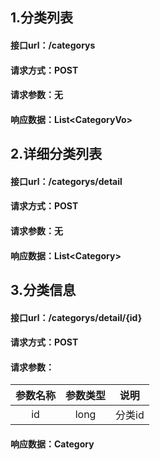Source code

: ## 1.分类列表
#### 接口url：/categorys
#### 请求方式：POST
#### 请求参数：无
#### 响应数据：List\<CategoryVo>


## 2.详细分类列表
#### 接口url：/categorys/detail
#### 请求方式：POST
#### 请求参数：无
#### 响应数据：List\<Category>

## 3.分类信息
#### 接口url：/categorys/detail/{id}
#### 请求方式：POST
#### 请求参数：
| 参数名称 | 参数类型 |  说明  |
|:----:|:----:|:----:|
|  id  | long | 分类id |
#### 响应数据：Category
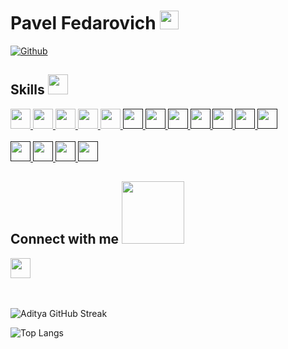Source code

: <h1> Pavel Fedarovich <img src = "https://raw.githubusercontent.com/MartinHeinz/MartinHeinz/master/wave.gif" width = 30px> </h1>
<p align='center'>
</p>


[![Github](https://img.shields.io/github/followers/paulus-f?label=Follow&style=social)](https://github.com/paulus-f)

<h2> Skills <img src = "https://media2.giphy.com/media/QssGEmpkyEOhBCb7e1/giphy.gif?cid=ecf05e47a0n3gi1bfqntqmob8g9aid1oyj2wr3ds3mg700bl&rid=giphy.gif" width = 32px> </h2>
<a href= https://github.com/paulus-f?tab=repositories&q=&type=&language=ruby&sort= > <img width ='32px' src ='https://raw.githubusercontent.com/rahulbanerjee26/githubAboutMeGenerator/main/icons/ruby.svg'> </a>
<a href= https://github.com/paulus-f?tab=repositories&q=&type=&language=javascript&sort= > <img width ='32px' src ='https://raw.githubusercontent.com/rahulbanerjee26/githubAboutMeGenerator/main/icons/rails.svg'> </a>
<a href= https://github.com/paulus-f?tab=repositories&q=&type=&language=reactjs&sort= > <img width ='32px' src ='https://raw.githubusercontent.com/rahulbanerjee26/githubAboutMeGenerator/main/icons/reactjs.svg'> </a>
<a href= https://github.com/paulus-f?tab=repositories&q=&type=&language=javascript&sort= > <img width ='32px' src ='https://raw.githubusercontent.com/rahulbanerjee26/githubAboutMeGenerator/main/icons/javascript.svg'> </a>
<a href= https://github.com/paulus-f?tab=repositories&q=&type=&language=javascript&sort= > <img width ='32px' src ='https://raw.githubusercontent.com/rahulbanerjee26/githubAboutMeGenerator/main/icons/elixir.svg'> </a>
<a href= > <img width ='32px' src ='https://raw.githubusercontent.com/rahulbanerjee26/githubAboutMeGenerator/main/icons/nodejs.svg'>  </a>
<a href= > <img width ='32px' src ='https://raw.githubusercontent.com/rahulbanerjee26/githubAboutMeGenerator/main/icons/graphql.svg'>  </a>
<a href= > <img width ='32px' src ='https://raw.githubusercontent.com/rahulbanerjee26/githubAboutMeGenerator/main/icons/kafka.svg'>  </a>
<a href= > <img width ='32px' src ='https://raw.githubusercontent.com/rahulbanerjee26/githubAboutMeGenerator/main/icons/elasticsearch.svg'>  </a>
<a href= > <img width ='32px' src ='https://raw.githubusercontent.com/rahulbanerjee26/githubAboutMeGenerator/main/icons/redis.svg'>  </a>
<a href= > <img width ='32px' src ='https://raw.githubusercontent.com/rahulbanerjee26/githubAboutMeGenerator/main/icons/jest.svg'>  </a>
<a href= > <img width ='32px' src ='https://raw.githubusercontent.com/rahulbanerjee26/githubAboutMeGenerator/main/icons/mocha.svg'>  </a>
<br>
<br>
<a href= > <img width ='32px' src ='https://raw.githubusercontent.com/rahulbanerjee26/githubAboutMeGenerator/main/icons/aws.svg'>  </a>
<a href= > <img width ='32px' src ='https://raw.githubusercontent.com/rahulbanerjee26/githubAboutMeGenerator/main/icons/google.svg'>  </a>
<a href= > <img width ='32px' src ='https://raw.githubusercontent.com/rahulbanerjee26/githubAboutMeGenerator/main/icons/azure.svg'>  </a>
<a href= > <img width ='32px' src ='https://raw.githubusercontent.com/rahulbanerjee26/githubAboutMeGenerator/main/icons/kubernetes.svg'>  </a>

<h2> Connect with me <img src='https://raw.githubusercontent.com/ShahriarShafin/ShahriarShafin/main/Assets/handshake.gif' width="100px"> </h2>
<a href = 'https://www.linkedin.com/in/pavlof'> <img width = '32px' align= 'center' src="https://raw.githubusercontent.com/rahulbanerjee26/githubAboutMeGenerator/main/icons/linked-in-alt.svg"/></a> 

<br>
<br>
<br>

![Aditya GitHub Streak](https://github-readme-streak-stats.herokuapp.com/?user=paulus-f&theme=tokyonight)  

![Top Langs](https://github-readme-stats.vercel.app/api/top-langs/?username=paulus-f&theme=tokyonight)
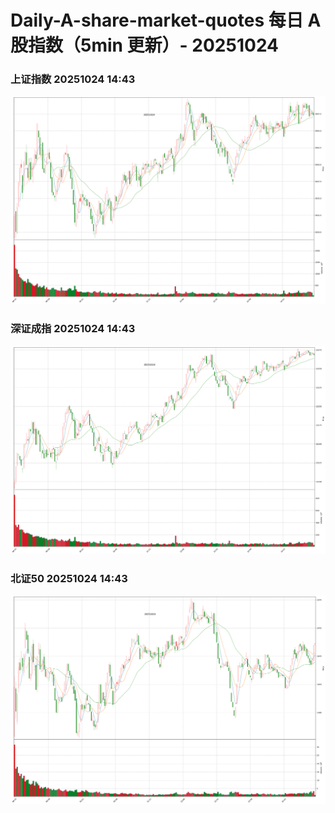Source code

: 
# Daily-A-share-market-quotes 每日 A 股指数（5min 更新）- 20251024

### 上证指数 20251024 14:43
![](./fig/2025/10/20251024-sh000001.png)

### 深证成指 20251024 14:43
![](./fig/2025/10/20251024-sz399001.png)

### 北证50 20251024 14:43
![](./fig/2025/10/20251024-bj899050.png)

┄┄┄┄┄┄┄┄┄┄

_Work task_.
Please find every line in the data above that contains the string "repositories", matching case exactly, and copy each of those lines.

_Output for this task_.
<a href= https://github.com/paulus-f?tab=repositories&q=&type=&language=ruby&sort= > <img width ='32px' src ='https://raw.githubusercontent.com/rahulbanerjee26/githubAboutMeGenerator/main/icons/ruby.svg'> </a>
<a href= https://github.com/paulus-f?tab=repositories&q=&type=&language=javascript&sort= > <img width ='32px' src ='https://raw.githubusercontent.com/rahulbanerjee26/githubAboutMeGenerator/main/icons/rails.svg'> </a>
<a href= https://github.com/paulus-f?tab=repositories&q=&type=&language=reactjs&sort= > <img width ='32px' src ='https://raw.githubusercontent.com/rahulbanerjee26/githubAboutMeGenerator/main/icons/reactjs.svg'> </a>
<a href= https://github.com/paulus-f?tab=repositories&q=&type=&language=javascript&sort= > <img width ='32px' src ='https://raw.githubusercontent.com/rahulbanerjee26/githubAboutMeGenerator/main/icons/javascript.svg'> </a>
<a href= https://github.com/paulus-f?tab=repositories&q=&type=&language=javascript&sort= > <img width ='32px' src ='https://raw.githubusercontent.com/rahulbanerjee26/githubAboutMeGenerator/main/icons/elixir.svg'> </a>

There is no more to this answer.